Saltillo, Coah.- ¿Cuál es la frontera entre el hombre detrás de la escritura y el autor como representación de su literatura? Es difícil saberlo, especialmente cuando se trata de individuos cuya excentricidad es idéntica entre la vida y la obra.

En México abunda este perfil, y uno de los más célebres en la actualidad es Guillermo Fadanelli, autor de la vertiente llamada “Realismo Sucio”. Algo que define su excentricidad es la incongruencia, bandera que felizmente reconoce: “La idea de la congruencia y el sacerdocio me resulta repugnante”, admitió.

En ese tenor transcurrió una charla en la que cada reflexión tenía su antítesis en otra. Por ejemplo, al inicio, cuando se le preguntó sobre el porqué escribe.

“En ‘Ser y Tiempo’, Heidegger se tomó 700 páginas para responder una pregunta. Él dejaba ver que la pregunta en sí ya contiene la respuesta y que las respuestas son inútiles, son paliativos. Por eso no podría responder por qué escribo.
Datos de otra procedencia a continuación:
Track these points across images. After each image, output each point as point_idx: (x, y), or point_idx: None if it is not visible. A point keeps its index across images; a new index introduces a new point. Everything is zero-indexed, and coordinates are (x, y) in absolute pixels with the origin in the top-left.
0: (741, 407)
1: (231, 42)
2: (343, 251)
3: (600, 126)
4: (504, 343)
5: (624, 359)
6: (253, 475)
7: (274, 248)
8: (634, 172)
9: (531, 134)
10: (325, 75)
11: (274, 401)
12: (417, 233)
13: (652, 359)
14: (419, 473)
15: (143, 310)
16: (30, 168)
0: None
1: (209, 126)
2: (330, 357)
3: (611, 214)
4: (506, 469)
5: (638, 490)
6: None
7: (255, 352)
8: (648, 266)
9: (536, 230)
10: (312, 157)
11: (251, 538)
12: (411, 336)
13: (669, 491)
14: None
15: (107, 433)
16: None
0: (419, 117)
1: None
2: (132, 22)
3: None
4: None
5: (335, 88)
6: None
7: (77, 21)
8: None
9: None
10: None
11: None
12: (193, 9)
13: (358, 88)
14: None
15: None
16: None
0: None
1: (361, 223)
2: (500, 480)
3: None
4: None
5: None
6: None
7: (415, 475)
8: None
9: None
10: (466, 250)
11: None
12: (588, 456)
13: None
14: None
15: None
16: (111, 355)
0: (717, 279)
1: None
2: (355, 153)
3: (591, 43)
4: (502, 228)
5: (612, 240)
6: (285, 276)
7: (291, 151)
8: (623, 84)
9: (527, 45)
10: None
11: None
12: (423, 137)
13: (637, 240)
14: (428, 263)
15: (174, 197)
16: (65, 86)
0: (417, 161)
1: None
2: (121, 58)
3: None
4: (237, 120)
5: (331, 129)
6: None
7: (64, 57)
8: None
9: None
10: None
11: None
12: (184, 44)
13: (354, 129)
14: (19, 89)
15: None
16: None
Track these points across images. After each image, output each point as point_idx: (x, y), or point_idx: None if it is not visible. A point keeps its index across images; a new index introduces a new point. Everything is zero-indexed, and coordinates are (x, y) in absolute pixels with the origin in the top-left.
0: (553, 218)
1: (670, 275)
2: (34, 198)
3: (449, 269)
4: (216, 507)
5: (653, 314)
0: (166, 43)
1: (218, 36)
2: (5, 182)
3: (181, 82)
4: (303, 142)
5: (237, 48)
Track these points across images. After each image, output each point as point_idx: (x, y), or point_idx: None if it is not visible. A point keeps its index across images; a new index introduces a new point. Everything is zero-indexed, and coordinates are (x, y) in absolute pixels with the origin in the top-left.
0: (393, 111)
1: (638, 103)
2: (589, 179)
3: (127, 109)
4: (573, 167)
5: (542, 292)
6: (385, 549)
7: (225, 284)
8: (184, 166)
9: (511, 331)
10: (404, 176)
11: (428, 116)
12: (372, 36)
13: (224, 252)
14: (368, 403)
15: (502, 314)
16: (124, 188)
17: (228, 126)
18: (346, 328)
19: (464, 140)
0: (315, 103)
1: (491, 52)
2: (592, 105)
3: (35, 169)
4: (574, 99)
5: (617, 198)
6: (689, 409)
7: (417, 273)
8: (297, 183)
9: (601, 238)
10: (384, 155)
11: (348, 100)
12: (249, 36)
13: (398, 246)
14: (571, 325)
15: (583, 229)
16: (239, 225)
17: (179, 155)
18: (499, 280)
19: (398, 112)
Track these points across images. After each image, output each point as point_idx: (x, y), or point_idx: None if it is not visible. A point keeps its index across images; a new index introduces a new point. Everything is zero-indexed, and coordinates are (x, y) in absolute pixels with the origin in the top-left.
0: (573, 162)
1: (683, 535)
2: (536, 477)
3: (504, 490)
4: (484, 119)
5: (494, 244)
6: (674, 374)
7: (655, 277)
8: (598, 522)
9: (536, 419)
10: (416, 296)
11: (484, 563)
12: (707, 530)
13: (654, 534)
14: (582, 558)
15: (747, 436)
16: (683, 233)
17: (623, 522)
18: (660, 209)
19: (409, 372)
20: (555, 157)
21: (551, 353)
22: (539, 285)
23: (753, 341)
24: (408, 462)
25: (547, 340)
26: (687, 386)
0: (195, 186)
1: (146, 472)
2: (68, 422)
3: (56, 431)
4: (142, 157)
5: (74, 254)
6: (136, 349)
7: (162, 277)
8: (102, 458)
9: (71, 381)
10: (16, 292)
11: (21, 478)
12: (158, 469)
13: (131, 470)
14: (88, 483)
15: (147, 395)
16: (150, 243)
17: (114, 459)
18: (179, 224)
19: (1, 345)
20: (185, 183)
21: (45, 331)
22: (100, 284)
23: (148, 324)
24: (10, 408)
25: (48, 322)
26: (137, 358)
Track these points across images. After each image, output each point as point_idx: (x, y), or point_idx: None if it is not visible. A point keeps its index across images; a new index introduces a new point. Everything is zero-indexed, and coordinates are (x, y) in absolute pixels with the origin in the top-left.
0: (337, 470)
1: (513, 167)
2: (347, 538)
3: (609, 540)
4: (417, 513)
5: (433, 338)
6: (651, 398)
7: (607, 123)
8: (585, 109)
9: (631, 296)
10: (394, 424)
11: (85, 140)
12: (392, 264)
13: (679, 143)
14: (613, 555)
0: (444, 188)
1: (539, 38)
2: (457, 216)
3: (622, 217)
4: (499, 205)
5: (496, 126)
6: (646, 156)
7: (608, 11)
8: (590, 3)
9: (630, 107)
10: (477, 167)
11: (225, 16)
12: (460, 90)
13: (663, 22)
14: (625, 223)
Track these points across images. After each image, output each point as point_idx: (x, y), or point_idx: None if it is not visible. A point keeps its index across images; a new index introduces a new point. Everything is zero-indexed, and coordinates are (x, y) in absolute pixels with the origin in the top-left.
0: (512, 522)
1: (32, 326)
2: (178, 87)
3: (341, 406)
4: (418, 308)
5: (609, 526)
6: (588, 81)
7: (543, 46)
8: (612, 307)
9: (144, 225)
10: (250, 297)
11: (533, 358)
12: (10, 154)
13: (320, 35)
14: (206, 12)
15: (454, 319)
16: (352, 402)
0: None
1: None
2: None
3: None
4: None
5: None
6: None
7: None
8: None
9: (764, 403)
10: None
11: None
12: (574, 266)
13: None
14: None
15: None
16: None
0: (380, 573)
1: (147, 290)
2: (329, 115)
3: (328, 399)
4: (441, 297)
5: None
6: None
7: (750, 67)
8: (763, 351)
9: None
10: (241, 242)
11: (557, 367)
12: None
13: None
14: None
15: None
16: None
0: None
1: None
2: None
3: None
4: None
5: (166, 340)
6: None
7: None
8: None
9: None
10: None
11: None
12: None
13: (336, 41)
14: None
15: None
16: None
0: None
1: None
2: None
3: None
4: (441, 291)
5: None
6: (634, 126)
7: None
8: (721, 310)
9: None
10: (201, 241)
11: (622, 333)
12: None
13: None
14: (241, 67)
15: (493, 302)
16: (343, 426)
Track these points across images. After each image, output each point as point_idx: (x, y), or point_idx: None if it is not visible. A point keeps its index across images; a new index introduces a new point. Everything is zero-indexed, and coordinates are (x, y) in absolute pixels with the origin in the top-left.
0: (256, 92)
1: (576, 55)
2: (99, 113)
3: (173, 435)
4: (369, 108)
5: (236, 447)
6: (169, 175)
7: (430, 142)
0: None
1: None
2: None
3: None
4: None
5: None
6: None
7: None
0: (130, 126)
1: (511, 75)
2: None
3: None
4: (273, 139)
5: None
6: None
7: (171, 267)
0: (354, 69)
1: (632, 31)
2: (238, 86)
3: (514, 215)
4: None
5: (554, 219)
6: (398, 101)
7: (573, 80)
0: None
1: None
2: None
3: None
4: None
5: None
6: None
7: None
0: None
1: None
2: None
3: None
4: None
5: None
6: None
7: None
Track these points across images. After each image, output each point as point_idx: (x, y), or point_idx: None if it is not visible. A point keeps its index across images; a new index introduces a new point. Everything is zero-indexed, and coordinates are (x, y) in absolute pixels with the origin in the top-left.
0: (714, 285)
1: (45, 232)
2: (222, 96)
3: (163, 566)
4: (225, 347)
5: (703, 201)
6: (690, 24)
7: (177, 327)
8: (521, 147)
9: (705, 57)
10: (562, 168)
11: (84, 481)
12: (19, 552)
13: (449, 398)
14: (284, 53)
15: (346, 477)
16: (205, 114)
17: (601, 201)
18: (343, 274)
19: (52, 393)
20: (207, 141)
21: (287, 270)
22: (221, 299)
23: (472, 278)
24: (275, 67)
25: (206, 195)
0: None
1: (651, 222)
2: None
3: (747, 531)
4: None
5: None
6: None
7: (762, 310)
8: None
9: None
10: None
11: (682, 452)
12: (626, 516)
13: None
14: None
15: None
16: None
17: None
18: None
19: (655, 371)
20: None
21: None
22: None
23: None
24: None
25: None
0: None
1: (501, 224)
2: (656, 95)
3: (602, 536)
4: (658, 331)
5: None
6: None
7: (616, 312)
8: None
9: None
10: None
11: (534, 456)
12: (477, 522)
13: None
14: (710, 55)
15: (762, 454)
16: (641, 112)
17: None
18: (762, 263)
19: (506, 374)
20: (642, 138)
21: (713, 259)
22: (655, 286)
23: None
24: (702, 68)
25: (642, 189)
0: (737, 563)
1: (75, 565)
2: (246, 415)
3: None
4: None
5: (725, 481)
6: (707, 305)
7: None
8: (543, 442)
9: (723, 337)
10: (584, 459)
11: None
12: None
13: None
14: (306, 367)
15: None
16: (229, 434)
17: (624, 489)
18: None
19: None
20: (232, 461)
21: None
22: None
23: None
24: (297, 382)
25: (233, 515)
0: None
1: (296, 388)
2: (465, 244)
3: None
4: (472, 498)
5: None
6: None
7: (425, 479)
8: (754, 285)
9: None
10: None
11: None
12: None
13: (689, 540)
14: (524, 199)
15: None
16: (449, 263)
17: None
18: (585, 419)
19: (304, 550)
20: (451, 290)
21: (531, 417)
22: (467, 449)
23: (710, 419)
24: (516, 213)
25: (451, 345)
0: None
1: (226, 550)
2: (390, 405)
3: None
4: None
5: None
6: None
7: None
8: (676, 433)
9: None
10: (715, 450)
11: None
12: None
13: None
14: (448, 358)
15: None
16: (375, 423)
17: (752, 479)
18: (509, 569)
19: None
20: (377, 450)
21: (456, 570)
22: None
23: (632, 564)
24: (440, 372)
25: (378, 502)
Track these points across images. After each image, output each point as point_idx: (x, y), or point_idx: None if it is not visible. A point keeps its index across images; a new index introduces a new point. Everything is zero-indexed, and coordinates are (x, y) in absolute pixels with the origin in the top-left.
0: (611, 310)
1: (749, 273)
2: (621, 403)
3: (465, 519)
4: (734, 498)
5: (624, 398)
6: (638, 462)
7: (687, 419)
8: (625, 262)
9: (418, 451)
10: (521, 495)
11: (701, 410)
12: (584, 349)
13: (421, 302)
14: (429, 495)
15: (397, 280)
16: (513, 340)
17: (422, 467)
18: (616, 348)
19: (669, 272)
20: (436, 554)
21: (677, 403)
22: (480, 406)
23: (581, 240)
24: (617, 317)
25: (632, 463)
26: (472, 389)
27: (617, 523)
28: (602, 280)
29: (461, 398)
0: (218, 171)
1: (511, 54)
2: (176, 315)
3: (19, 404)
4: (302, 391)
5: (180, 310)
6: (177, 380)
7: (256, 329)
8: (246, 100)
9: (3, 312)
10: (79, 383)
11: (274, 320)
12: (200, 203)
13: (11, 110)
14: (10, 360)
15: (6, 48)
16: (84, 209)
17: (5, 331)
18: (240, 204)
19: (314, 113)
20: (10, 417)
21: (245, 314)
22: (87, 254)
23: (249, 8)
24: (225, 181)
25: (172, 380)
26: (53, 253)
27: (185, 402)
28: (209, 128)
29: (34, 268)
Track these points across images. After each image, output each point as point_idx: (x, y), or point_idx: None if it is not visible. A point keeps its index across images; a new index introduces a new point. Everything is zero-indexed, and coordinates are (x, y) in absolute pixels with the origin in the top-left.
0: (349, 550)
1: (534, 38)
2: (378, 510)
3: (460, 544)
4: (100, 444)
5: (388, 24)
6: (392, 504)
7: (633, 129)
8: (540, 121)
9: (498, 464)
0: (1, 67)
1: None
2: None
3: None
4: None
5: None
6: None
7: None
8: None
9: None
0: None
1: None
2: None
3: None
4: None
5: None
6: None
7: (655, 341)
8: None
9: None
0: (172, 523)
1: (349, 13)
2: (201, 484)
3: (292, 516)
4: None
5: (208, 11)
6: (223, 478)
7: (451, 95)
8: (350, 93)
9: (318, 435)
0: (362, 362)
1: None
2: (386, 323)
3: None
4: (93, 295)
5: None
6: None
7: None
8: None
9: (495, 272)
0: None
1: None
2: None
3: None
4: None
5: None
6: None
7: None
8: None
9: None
“En el fondo mi escritura fue consecuencia del desasosiego, del malestar, del estar a disgusto. Empezaste con ensayos, por eso me puse muy filosófico, así que cámbiale”, profirió a Daniel Maldonado, escritor lagunero, su amigo e interlocutor.

ANTÍTESIS DE SÍ MISMO

Este juego de incongruencias también provocó que la charla resultara amena e ilustrativa en temas como la traducción, la edición, la lectura y la relación lector-autor, así como su abordaje de los géneros.

“La novela me parece un género difícil, indominable. Justo allí es donde quiero trabajar. Es muy vanidosa, requiere mucho trabajo. Pero justo porque no he escrito la novela que me gusta, sigo allí”, aseguró.

Al tiempo que afirmó que sólo escribe para ganar dinero, también afirmó que no entraría en una dinámica de consumo por vender.

“Soy bastante exigente conmigo mismo. Lo que escribo me tiene que gustar a mí, porque como autor sólo hasta allí puedes llegar”, aseguró.